Dans le cadre de cette stratégie, il est essentiel de :
- Concevoir un dispositif institutionnel de pilotage, de coordination et de suivi, intégrant les acteurs des différents domaines concernés par l’industrie navale, y compris les secteurs situés en amont et en aval.
- Adopter une approche de positionnement graduel, ciblant à court et moyen termes les segments et niches dynamiques et accessibles en termes de technologie, de savoir-faire et de capacités d'infrastructure, en servant aussi bien le marché domestique que celui à l'exportation, notamment le pourtour méditerranéen et les pays de la façade atlantique de l’Afrique. Cette phase sera consacrée au développement d'activités moins complexes, telles que les travaux de rénovation et de rafraîchissement, les réparations de pannes imprévues, la maintenance programmée, ainsi que le démantèlement des navires. Parallèlement, il serait essentiel de développer des capacités en matière de construction et transformation de navires de petite à moyenne taille, utilisant des technologies abordables et adaptées au niveau de maîtrise technologique du Maroc dans certains secteurs (automobile, aéronautique, etc.). La phase ultérieure, conditionnée par les succès de la première, consisterait alors à aborder des segments à plus haute valeur ajoutée.
- Assurer un renforcement continu de l’offre d’infrastructure spécialisée et accélérer la mise en concession du chantier naval du port de Casablanca, en veillant à améliorer l'adaptation et l'attractivité des conditions contractuelles pour les investisseurs.

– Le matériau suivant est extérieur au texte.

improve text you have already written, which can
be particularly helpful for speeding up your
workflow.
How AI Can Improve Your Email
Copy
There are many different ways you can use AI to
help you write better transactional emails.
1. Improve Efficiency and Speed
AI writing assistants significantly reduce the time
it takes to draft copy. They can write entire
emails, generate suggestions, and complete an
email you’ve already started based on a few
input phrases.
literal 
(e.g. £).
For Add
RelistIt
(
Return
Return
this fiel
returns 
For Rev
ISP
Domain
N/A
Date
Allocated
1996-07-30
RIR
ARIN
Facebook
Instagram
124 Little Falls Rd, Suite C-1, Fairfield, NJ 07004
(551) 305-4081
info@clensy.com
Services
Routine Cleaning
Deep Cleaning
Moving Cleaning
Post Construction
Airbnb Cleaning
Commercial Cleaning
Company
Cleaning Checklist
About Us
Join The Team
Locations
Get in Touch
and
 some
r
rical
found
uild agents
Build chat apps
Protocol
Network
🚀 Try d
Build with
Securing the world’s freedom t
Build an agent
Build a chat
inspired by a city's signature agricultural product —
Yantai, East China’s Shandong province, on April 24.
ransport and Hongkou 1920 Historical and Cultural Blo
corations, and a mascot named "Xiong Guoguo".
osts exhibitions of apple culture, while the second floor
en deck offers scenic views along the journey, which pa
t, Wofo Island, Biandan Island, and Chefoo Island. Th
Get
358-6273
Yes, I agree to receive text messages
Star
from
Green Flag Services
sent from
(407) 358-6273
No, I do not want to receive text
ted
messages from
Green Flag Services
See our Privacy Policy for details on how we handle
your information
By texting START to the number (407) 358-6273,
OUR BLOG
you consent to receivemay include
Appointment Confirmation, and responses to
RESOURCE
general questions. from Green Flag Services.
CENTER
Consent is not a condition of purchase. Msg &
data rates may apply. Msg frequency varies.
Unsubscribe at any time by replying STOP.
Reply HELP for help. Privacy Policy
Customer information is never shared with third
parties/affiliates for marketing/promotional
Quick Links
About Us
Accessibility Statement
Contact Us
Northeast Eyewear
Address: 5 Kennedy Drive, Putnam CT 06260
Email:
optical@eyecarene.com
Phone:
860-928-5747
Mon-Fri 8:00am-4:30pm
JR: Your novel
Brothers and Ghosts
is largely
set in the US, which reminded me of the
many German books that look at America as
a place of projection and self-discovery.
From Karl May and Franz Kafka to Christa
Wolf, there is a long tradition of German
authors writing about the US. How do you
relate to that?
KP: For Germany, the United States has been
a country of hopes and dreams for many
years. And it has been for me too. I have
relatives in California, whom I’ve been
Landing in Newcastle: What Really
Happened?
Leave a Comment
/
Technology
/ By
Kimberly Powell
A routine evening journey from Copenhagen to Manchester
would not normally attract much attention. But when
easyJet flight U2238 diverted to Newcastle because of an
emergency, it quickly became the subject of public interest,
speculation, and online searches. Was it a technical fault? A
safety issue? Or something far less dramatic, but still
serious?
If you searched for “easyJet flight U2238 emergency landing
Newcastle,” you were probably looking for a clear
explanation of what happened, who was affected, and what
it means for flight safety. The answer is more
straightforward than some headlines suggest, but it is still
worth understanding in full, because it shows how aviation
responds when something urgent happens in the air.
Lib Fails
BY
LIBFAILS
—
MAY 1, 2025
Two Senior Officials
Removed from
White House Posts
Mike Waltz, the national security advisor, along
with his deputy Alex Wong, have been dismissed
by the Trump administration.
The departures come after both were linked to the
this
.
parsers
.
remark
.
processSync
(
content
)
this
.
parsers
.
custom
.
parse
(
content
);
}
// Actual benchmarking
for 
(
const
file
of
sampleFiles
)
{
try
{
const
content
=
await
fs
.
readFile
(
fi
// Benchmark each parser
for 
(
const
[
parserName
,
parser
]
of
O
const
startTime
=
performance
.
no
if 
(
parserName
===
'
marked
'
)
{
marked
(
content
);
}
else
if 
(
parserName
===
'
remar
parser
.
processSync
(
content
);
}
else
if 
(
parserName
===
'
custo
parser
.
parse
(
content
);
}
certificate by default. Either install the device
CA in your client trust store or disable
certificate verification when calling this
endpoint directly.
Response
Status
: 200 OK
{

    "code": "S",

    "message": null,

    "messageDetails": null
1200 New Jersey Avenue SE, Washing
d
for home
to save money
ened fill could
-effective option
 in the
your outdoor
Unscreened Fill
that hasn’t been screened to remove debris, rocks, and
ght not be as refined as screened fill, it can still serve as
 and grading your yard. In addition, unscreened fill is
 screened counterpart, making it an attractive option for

- Accélérer les travaux d’extension des ports d’Agadir et de Tan-Tan afin de garantir la décongestion des principaux chantiers navals.
- Instaurer un cadre réglementaire et fiscal favorable pour attirer les investisseurs et créer un fonds spécialisé pour le financement de ce secteur à haut risque, en s’inscrivant dans le processus de développement des fonds thématiques prévus dans le cadre de l’opérationnalisation du fonds Mohammed VI pour l'investissement.
- Favoriser le développement d’un capital humain qualifié, via la mise en place des programmes de formation adaptés et la création des instituts spécialisés, et promouvoir la recherche et le développement dans le secteur.
- Développer la veille stratégique et la promotion des produits nationaux afin de faciliter leur positionnement sur le marché international.